Instructions to follow:
Count the lines below that contain the word "moved", and state only that number.

Records to use:
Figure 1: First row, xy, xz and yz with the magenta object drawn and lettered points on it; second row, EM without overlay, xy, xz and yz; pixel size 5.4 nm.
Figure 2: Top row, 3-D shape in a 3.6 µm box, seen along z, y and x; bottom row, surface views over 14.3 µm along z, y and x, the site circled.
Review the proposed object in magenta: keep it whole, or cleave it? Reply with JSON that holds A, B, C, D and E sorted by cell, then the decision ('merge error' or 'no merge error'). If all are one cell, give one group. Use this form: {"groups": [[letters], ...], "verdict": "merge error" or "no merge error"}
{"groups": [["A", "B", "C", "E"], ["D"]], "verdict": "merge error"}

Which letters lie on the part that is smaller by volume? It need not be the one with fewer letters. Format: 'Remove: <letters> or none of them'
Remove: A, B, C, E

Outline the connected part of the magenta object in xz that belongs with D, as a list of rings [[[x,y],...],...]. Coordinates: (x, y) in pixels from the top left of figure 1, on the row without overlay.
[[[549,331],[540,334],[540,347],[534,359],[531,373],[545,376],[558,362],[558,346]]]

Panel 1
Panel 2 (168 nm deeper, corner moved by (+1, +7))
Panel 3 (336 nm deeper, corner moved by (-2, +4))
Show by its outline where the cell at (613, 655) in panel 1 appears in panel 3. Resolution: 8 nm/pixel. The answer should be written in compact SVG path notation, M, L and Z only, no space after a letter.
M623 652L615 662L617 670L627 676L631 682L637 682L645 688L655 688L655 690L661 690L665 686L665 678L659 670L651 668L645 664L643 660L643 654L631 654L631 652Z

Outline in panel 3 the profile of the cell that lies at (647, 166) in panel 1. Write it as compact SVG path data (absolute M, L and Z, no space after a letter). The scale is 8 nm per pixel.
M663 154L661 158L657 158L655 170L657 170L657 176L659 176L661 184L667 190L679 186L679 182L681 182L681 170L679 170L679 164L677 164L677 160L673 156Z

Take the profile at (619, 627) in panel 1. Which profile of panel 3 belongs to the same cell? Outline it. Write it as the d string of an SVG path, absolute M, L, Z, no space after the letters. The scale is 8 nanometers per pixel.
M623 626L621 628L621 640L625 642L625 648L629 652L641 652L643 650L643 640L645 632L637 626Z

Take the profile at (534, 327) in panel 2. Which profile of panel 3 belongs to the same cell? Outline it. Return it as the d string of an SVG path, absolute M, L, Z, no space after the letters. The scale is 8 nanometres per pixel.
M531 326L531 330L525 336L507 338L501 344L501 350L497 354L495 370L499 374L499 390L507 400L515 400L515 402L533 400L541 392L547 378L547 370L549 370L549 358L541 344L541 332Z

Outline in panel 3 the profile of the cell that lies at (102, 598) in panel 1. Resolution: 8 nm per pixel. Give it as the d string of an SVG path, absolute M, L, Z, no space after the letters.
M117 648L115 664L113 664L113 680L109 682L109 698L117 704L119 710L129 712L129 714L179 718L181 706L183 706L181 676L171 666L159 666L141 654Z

Response:
2